Businesses throughout New Zealand have now applied for nearly $1 billion worth of interest-free loans in two weeks.
Earlier this month, the Government announced the Small Business Cash Flow Scheme, with loans able to be used for core business operating costs, such as rent, insurance, utilities, or rates, and available for any business to remain open during the COVID-19 crisis. Depending on the size of the business, loans could be between $10,000 and $100,000.
"Cash flow is crucial to kick-starting the economic recovery for our small business," said Stuart Nash, Small Business Minister.
"More than 55,000 businesses have applied for around $960 million in interest-free loans. We expect to pass the billion-dollar mark within the next day or so."
The eligibility criteria for the loans were the same as the wage subsidy scheme, where businesses had to prove a 30 percent drop in income because of COVID-19.

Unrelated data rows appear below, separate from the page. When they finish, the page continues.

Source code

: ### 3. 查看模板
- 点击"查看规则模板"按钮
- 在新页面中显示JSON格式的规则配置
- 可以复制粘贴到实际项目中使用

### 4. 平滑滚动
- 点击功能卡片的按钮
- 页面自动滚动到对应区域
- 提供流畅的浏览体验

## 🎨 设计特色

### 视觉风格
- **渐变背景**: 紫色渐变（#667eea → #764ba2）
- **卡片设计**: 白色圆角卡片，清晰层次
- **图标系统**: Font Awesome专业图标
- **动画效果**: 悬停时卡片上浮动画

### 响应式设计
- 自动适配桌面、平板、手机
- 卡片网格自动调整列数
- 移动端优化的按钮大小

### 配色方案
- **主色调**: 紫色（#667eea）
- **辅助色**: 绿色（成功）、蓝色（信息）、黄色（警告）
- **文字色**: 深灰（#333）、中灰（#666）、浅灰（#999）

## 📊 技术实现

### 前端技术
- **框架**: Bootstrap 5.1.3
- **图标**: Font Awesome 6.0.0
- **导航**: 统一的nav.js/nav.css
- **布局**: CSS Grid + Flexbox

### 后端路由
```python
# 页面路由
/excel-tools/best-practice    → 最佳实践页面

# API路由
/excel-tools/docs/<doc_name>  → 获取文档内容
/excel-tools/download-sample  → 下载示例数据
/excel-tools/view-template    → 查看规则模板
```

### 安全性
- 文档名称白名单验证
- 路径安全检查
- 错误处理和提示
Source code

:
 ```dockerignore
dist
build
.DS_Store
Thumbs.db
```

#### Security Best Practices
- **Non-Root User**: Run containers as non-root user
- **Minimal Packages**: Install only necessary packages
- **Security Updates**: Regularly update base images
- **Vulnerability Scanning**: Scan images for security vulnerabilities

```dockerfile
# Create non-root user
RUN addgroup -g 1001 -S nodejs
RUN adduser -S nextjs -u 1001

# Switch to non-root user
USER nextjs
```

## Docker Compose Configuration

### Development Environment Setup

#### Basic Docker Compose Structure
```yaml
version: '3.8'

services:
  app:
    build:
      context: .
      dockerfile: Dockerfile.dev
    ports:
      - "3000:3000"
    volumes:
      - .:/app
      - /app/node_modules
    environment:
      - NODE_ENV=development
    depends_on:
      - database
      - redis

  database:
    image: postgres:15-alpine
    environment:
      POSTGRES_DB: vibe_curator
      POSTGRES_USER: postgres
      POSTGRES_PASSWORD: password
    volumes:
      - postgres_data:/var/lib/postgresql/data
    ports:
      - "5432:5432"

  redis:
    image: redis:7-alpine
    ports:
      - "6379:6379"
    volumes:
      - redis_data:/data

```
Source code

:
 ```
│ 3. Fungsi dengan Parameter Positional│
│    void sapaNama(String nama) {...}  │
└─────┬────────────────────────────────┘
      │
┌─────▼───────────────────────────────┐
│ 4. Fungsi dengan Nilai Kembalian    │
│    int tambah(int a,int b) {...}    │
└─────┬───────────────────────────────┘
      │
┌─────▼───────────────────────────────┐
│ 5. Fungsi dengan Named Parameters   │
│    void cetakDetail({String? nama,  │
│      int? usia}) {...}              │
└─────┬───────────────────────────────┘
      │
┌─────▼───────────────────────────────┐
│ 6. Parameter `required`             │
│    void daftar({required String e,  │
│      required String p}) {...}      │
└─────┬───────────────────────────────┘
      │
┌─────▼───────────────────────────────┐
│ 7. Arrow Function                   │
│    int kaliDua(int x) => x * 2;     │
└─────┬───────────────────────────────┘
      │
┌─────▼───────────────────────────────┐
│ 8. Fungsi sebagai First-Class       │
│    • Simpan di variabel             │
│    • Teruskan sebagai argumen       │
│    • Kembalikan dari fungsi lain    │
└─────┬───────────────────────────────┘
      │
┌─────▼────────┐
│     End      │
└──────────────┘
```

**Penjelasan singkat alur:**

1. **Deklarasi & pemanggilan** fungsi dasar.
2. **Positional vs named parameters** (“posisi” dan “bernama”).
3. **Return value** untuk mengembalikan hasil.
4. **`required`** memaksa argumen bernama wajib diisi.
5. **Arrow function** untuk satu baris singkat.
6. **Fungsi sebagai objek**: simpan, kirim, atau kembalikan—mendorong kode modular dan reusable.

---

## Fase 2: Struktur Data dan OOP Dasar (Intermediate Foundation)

Companies also had to declare they are a viable business and will use the money for core business operating costs, while also entering into a legally binding contract.
"Around 95 percent of the loans have already been approved and cash usually arrives in bank accounts within five days," Nash said.
"The interest-free loans have come at just the right time."
Ninety percent of those who applied for a loan were from firms with 10 or less staff, with the average loan equalling about $17,300, the Government says.
Along with that, 88 percent of those seeking loans also got support from the wage subsidy.
The scheme allowed a wide range of businesses to apply including construction, accommodation providers, and retail.
Nash said it was much-needed capital for small businesses.
"Provincial businesses are making good use of Government lending. Tauranga businesses account for 2528 applications; there are 1575 from Palmerston North; 1482 from Whangarei; 1240 from Nelson, and 1181 applications from Napier businesses.
"Applications are due by June 12 but I am seeking advice on extending the deadline given the substantial demand for the loans."